В. Вы очень откровенны в деталях вашей биографии. В первой главе, например, упоминается, что, работая редактором, вы отвергли рукопись «Кон-Тики». Почему бы вам не написать просто автобиографию?
О. Пожалуй, по той простой причине, что в автобиографии я не смог бы сказать то, что хочу, не смог бы поведать о том, чего не происходило со мной лично. Все освенцимские сцены—плод художественного вымысла. Другими словами, я решаю сразу две задачи. Роман начинается как обычная биография, а потом... Поймите правильно, я не претендую на художественное открытие, это делалось уже много раз, хотя я надеюсь, что добавил два-три новых штриха. Так вот, начав с чистой автобиографии, где-то пройдя четверть пути, я стал придумывать отдельные эпизоды. Почему я выбрал именно этот прием, не знаю, но он показался мне интересным.

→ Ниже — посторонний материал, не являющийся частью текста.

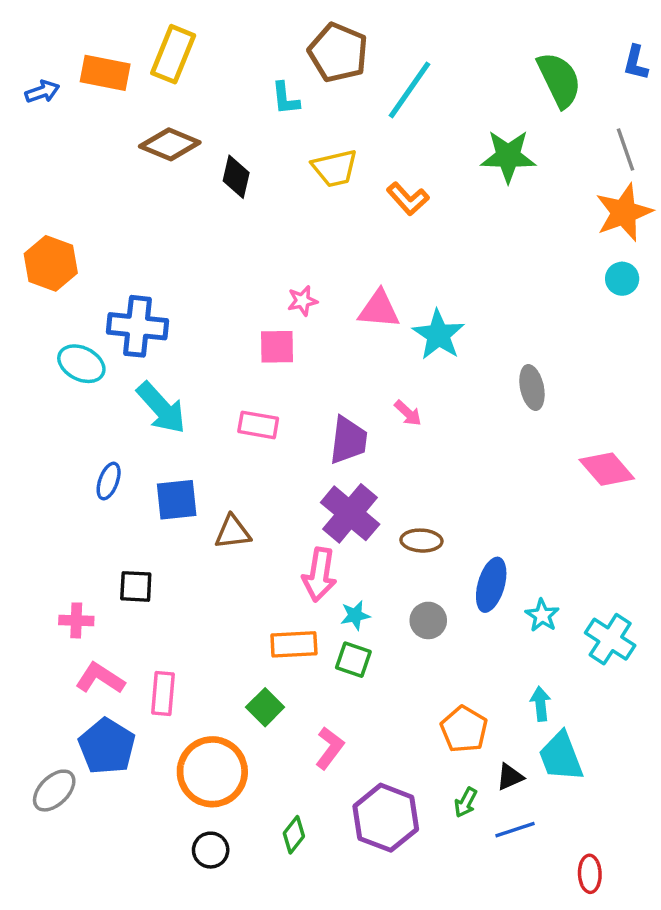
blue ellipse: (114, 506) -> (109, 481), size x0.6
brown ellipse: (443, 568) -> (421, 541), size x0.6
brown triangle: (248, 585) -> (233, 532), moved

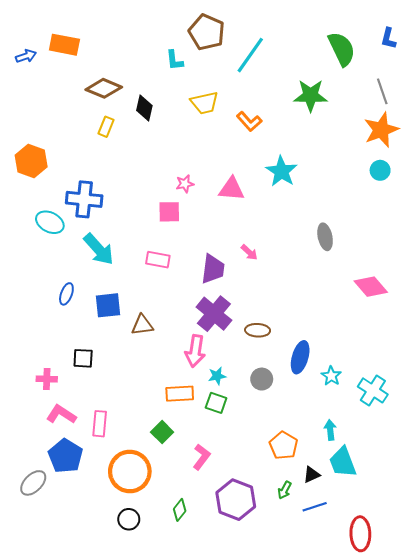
yellow rectangle: (173, 54) -> (106, 127), moved, size x0.6
cyan star: (438, 335) -> (281, 171), moved
red ellipse: (590, 874) -> (360, 534), size x1.5

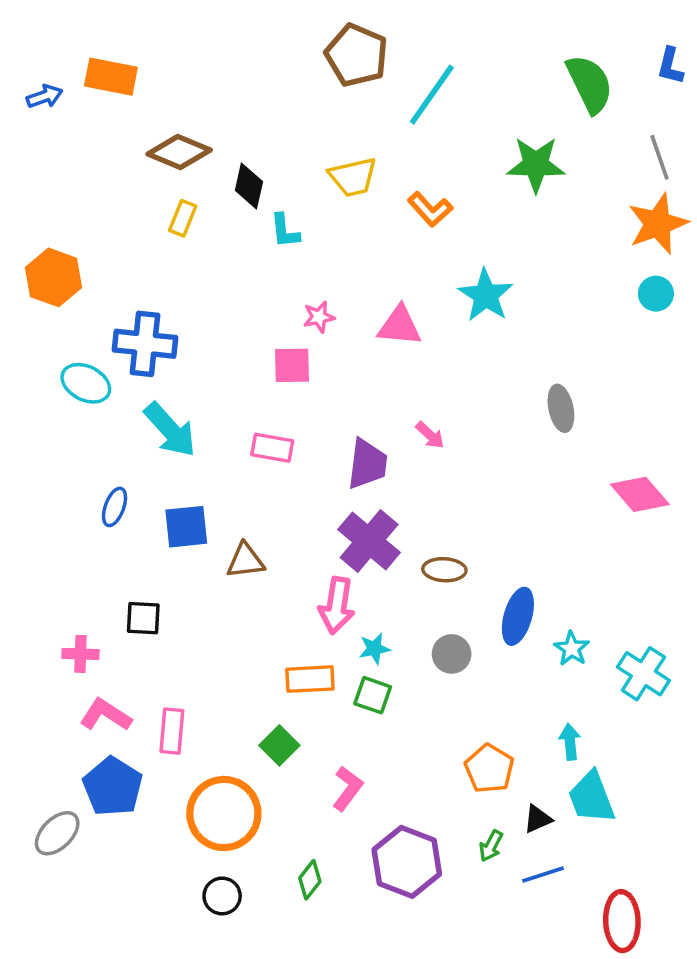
cyan L-shape: (174, 60) -> (285, 231), moved

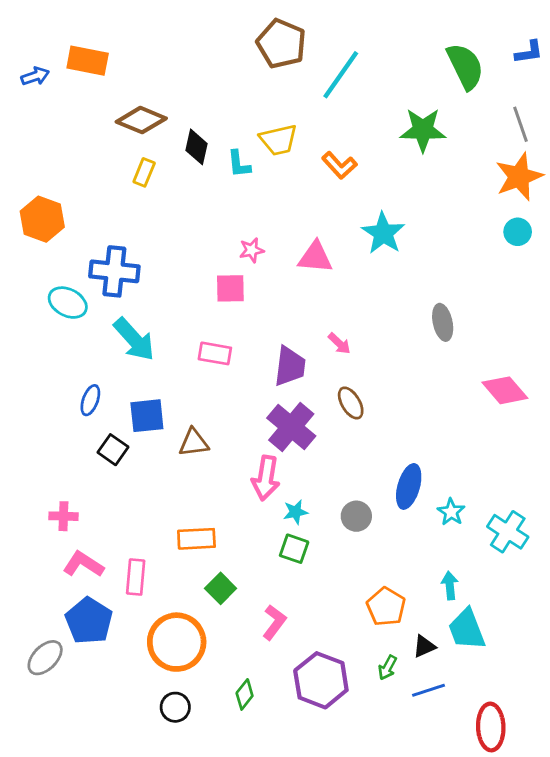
blue L-shape: (670, 66) -> (529, 52), turned -112
cyan L-shape: (285, 231) -> (239, 164), moved
brown ellipse: (444, 570) -> (351, 403), moved, turned 56
black square: (143, 618) -> (113, 450), moved, turned 32
orange rectangle: (310, 679) -> (196, 539), moved

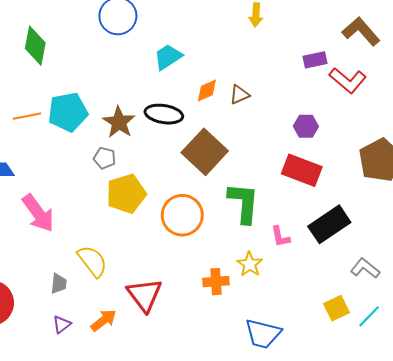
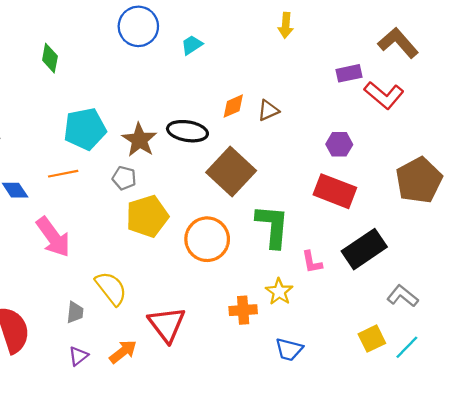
green diamond: (35, 46) -> (50, 58), size x0.7
cyan trapezoid: (168, 57) -> (192, 45), moved, size x0.7
orange line: (27, 116) -> (63, 174), moved
blue trapezoid: (263, 334) -> (289, 349), moved, size x0.7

В. Можете ли вы сформулировать причину, которая побудила вас соединить свою историю с историей Софи?
О. Вероятно, да. Впрочем, не уверен. Наверное, есть две причины. Об одной я уже говорил. Идея в том, что если начинаешь писать в автобиографическом ключе и делаешь это убедительно, то впечатление достоверности сохраняется и когда переходишь к вымышленным эпизодам. Читатель—как бы это сказать—покупается, что ли, и после правдивых автобиографиче-
ских эпизодов он верит, что и остальное — тоже правда. Другая причина в том, что я просто не знал, как лучше подойти к главной для меня проблеме, действительно к главной проблеме тех лет—это концентрационные лагеря; она, по-моему, главная для понимания нашей страны и ее людей в то время.
В. Сказанное вами об автобиографичности, которая завоевывает читательское доверие, подтверждает мнение, что вы— традиционный писатель...
О. Да, конечно, автобиографичность—один из возможных вариантов старой техники. Я не вижу тут ничего нового, но зсе-таки думаю, что внес в нее кое-какие дополнительные измерения. Первые две главы—это довольно точное описание пережитого. Но и они не лишены вымысла: читательские письма в «Макгроу Хилл», я их выдумал.